17 września o godz. 5.00 wyruszyliśmy na Podlasie. Naszym głównym celem było Sanktuarium Cudu Eucharystycznego w Sokółce. Po drodze zajechaliśmy do Tykocina, gdzie zwiedziliśmy Wielką Synagogę i poznaliśmy tradycje wspólnoty żydowskiej- starszych braci w wierze. Poza tym poznaliśmy miejsca związane z historią Polski – pomnik Stefana Czarnieckiego z 1763r., Pomnik Orła Białego – upamiętniający ustanowienie przez Augusta II w 1705r. najwyższego orderu Rzeczypospolitej, widzieliśmy zamek królewski króla Polski i Wielkiego Księstwa Litewskiego Zygmunta Augusta, w którym, między innymi, umarł Janusz Radziwiłł podczas potopu szwedzkiego.
Około godz. 14.00 dotarliśmy do Kościoła pw. Świętego Antoniego Padewskiego- miejsca Cudu Eucharystycznego w Sokółce. W sali pielgrzymów poznaliśmy historię cudu. Przed Najświętszym Sakramentem, wpatrzeni w cząstkę serca Jezusa Chrystusa, modliliśmy się koronką do Miłosierdzia Bożego. Później, w cichej modlitwie polecaliśmy Bogu Diecezję Toruńską, kapłanów, parafię oraz intencje własne i powierzone. Wieczorem uczestniczyliśmy we Mszy Świętej, którą koncelebrował nasz duchowy przewodnik ksiądz Dawid Urbaniak.
Jeszcze tego samego dnia udaliśmy się do Świętej Wody – Sanktuarium Matki Bożej Bolesnej. Proboszcz Sanktuarium , ksiądz Alfred, poprowadził nas do groty Matki Bożej, gdzie odśpiewaliśmy Apel Jasnogórski i zostawiliśmy , przywieziony z Torunia kamień intencyjny. Następnie o godzinie 22.00 rozważaliśmy Drogę Krzyżową i postawiliśmy pamiątkowy krzyż na Górze Krzyży. Pełni duchowych przeżyć, w skupieniu udaliśmy się na spoczynek.
W niedzielę wzięliśmy udział we Mszy Świętej kończącej oktawę odpustu Święta Matki Bożej Bolesnej, którą również koncelebrował ksiądz Dawid.

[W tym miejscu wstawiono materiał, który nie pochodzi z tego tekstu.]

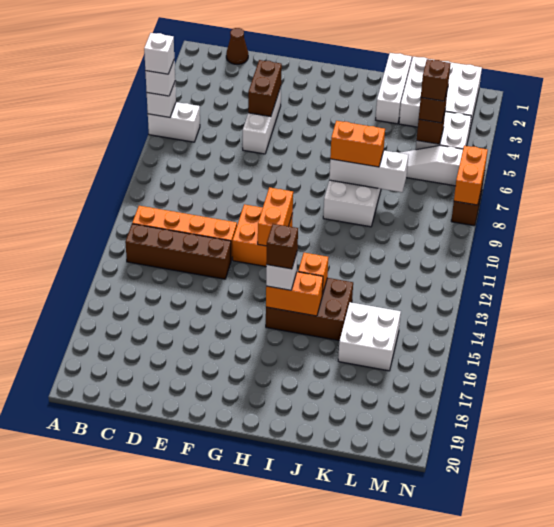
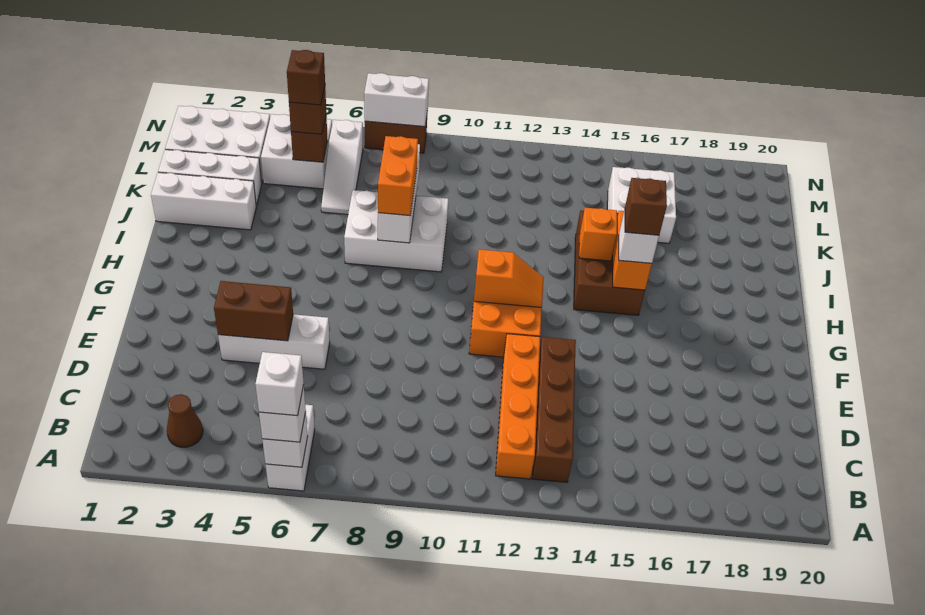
brown cone C1 level 1 -> brown cone B3 level 1
orange brick G11:G12 level 2 -> orange slope G11:G12 level 2 top 11
orange brick N7:N8 level 2 -> white brick N7:N8 level 2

Po śniadaniu udaliśmy się do Supraśla, gdzie zwiedziliśmy przepiękną ekspozycję ikon
w Muzeum znajdującym się w dawnym pałacu archimandrytów położonym w kompleksie klasztornym Monasteru prawosławnego. Następnie w Cerkwi Jana Teologa uczestniczyliśmy
w koncercie przyklasztornego chóru cerkiewnego i zwiedziliśmy Monaster.
Głęboko uduchowieni i radośni, wzbogacając podróż modlitwą i śpiewem wróciliśmy do domu.